• _Task goal_
Span requested from the data below: the line with "focal_mm: 5.96" through the line with "hfov_deg: 67.3", both included. Give only these lines again, exactly, and leave every picture out.
------ Input for this task
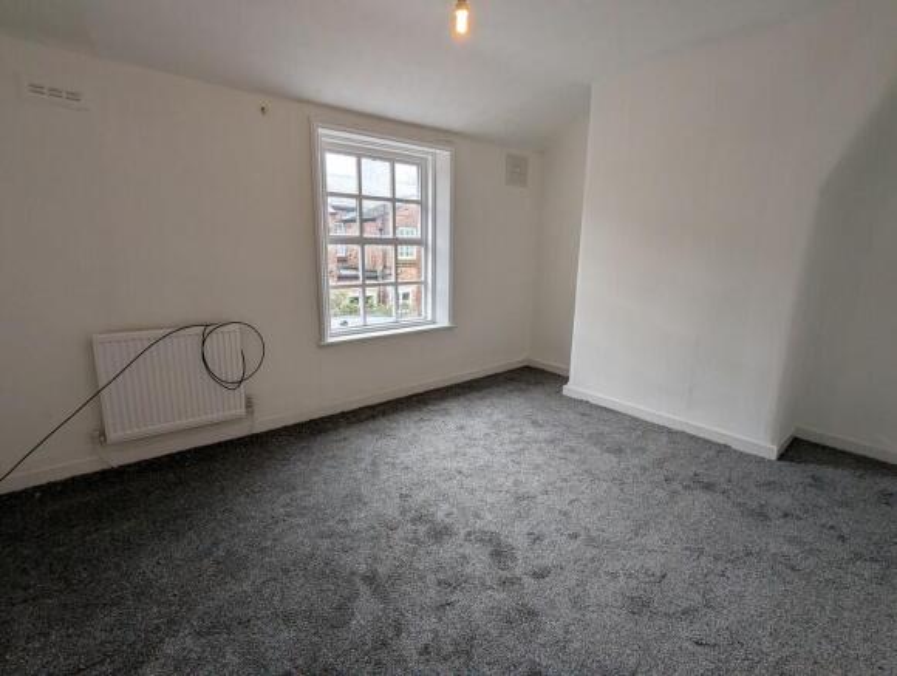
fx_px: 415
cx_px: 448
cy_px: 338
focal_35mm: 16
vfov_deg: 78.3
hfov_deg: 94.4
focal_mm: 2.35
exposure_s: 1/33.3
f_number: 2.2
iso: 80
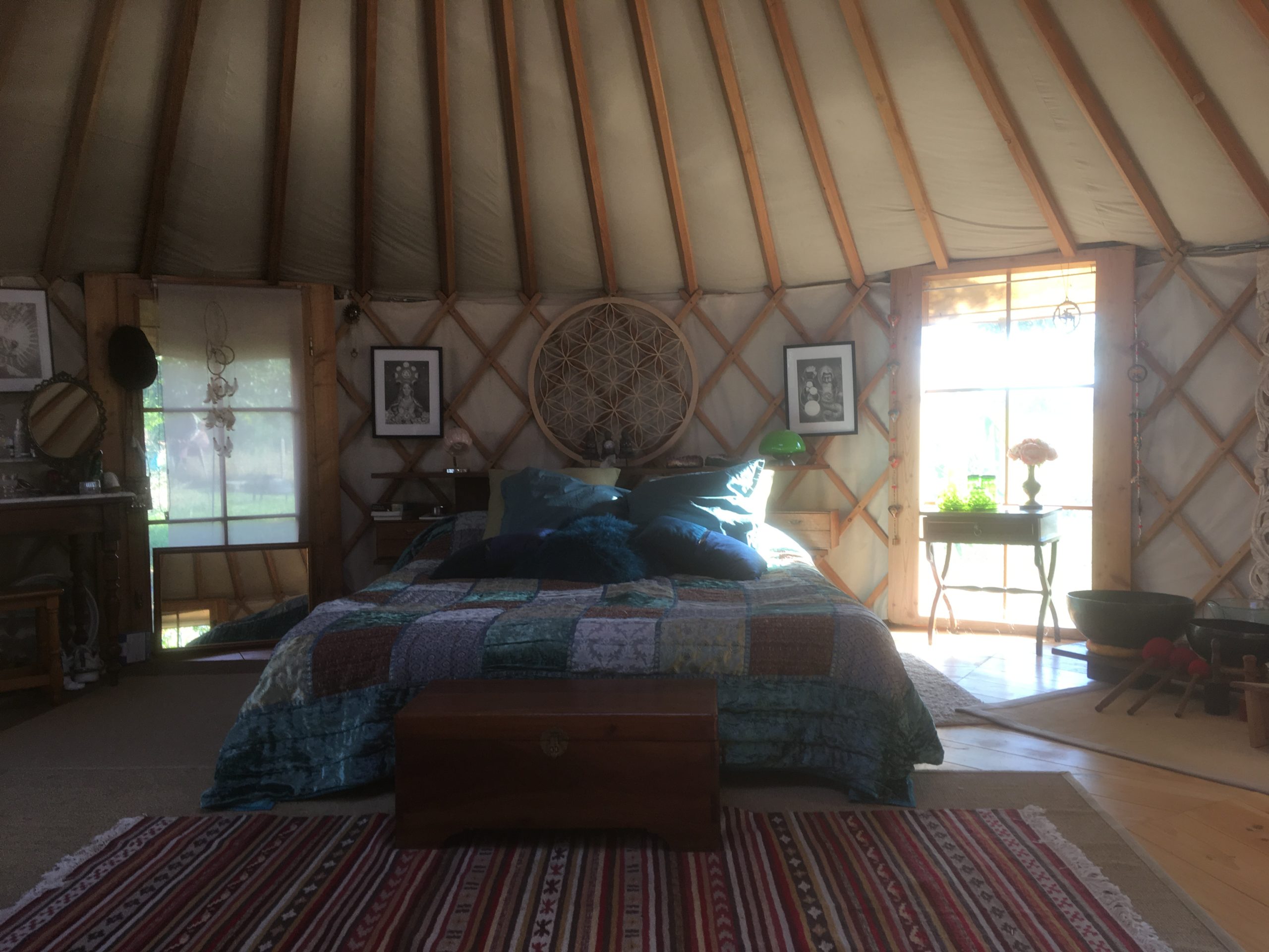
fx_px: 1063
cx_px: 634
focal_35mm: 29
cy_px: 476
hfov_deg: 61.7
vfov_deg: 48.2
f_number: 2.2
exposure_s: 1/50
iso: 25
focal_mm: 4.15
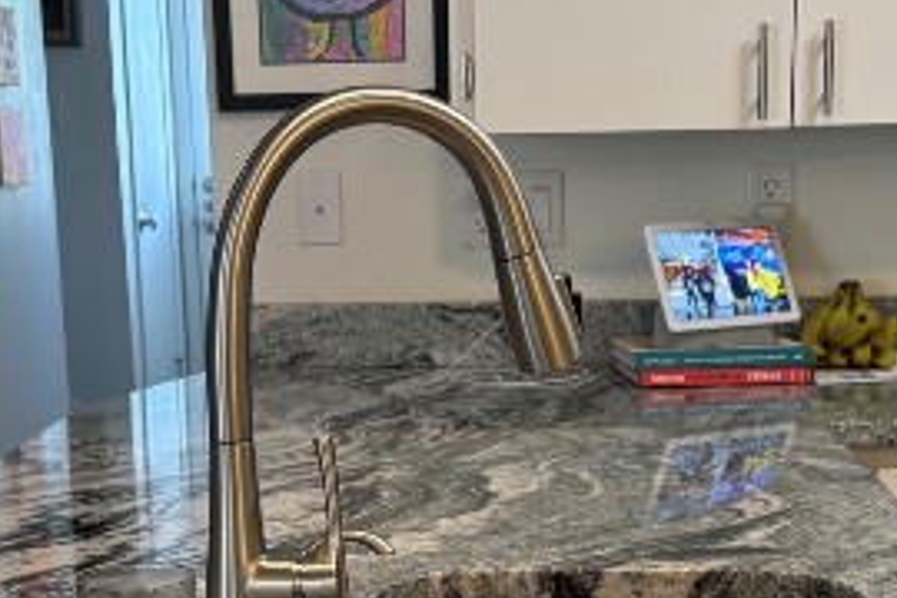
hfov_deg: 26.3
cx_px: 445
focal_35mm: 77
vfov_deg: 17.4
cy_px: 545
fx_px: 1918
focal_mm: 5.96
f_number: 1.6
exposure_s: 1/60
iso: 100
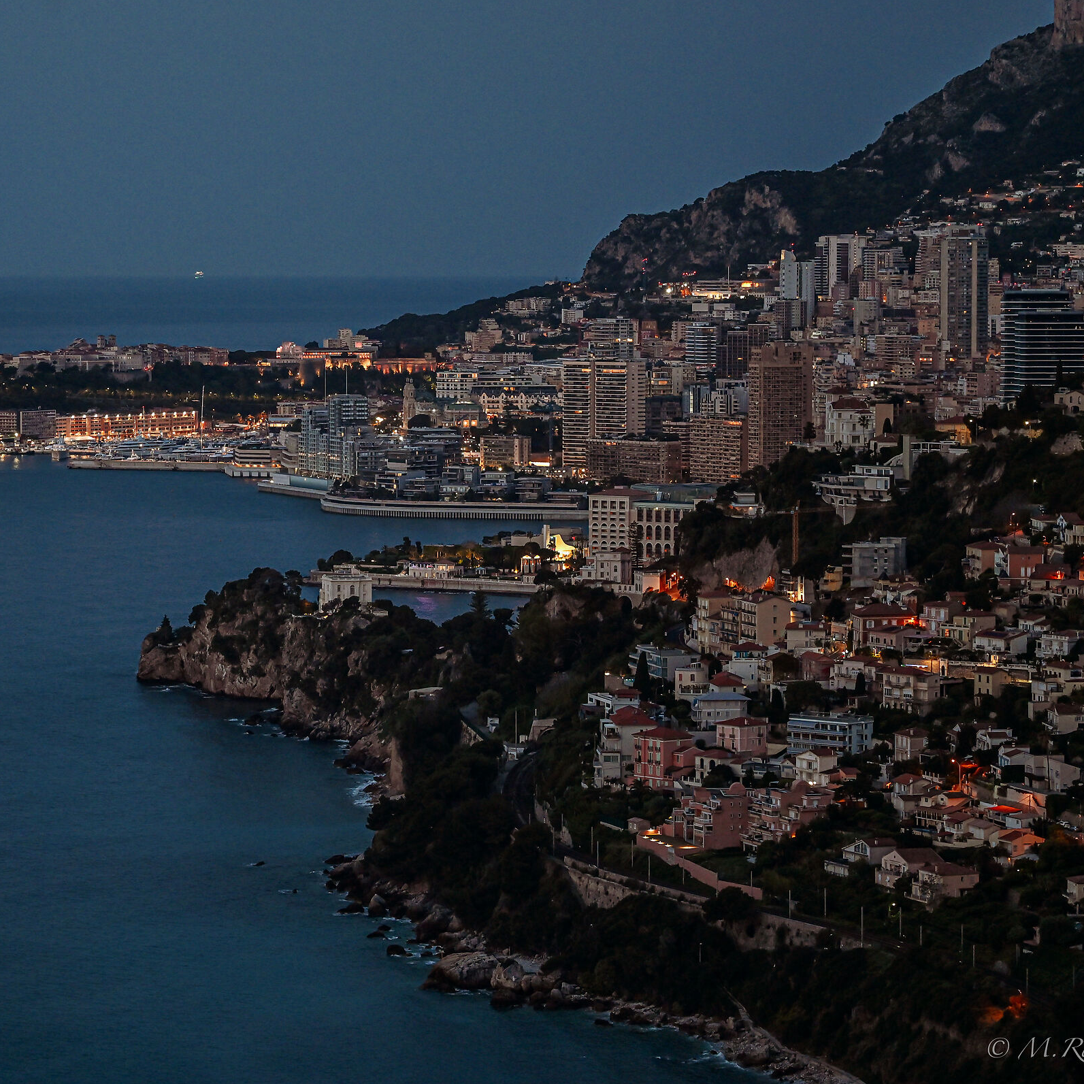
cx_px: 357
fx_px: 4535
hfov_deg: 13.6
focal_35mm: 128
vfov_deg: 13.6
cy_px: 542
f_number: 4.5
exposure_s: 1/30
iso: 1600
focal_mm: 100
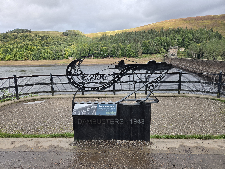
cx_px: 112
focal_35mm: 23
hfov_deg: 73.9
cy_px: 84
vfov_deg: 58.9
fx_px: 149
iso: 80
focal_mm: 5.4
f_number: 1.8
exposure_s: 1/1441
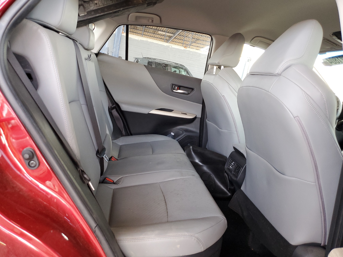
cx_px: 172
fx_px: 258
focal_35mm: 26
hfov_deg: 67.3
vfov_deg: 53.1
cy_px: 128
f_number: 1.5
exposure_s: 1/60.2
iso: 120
------------
• _Solution to the problem_
focal_mm: 5.96
f_number: 1.6
exposure_s: 1/60
iso: 100
cx_px: 357
fx_px: 4535
hfov_deg: 13.6
focal_35mm: 128
vfov_deg: 13.6
cy_px: 542
f_number: 4.5
exposure_s: 1/30
iso: 1600
focal_mm: 100
cx_px: 112
focal_35mm: 23
hfov_deg: 73.9
cy_px: 84
vfov_deg: 58.9
fx_px: 149
iso: 80
focal_mm: 5.4
f_number: 1.8
exposure_s: 1/1441
cx_px: 172
fx_px: 258
focal_35mm: 26
hfov_deg: 67.3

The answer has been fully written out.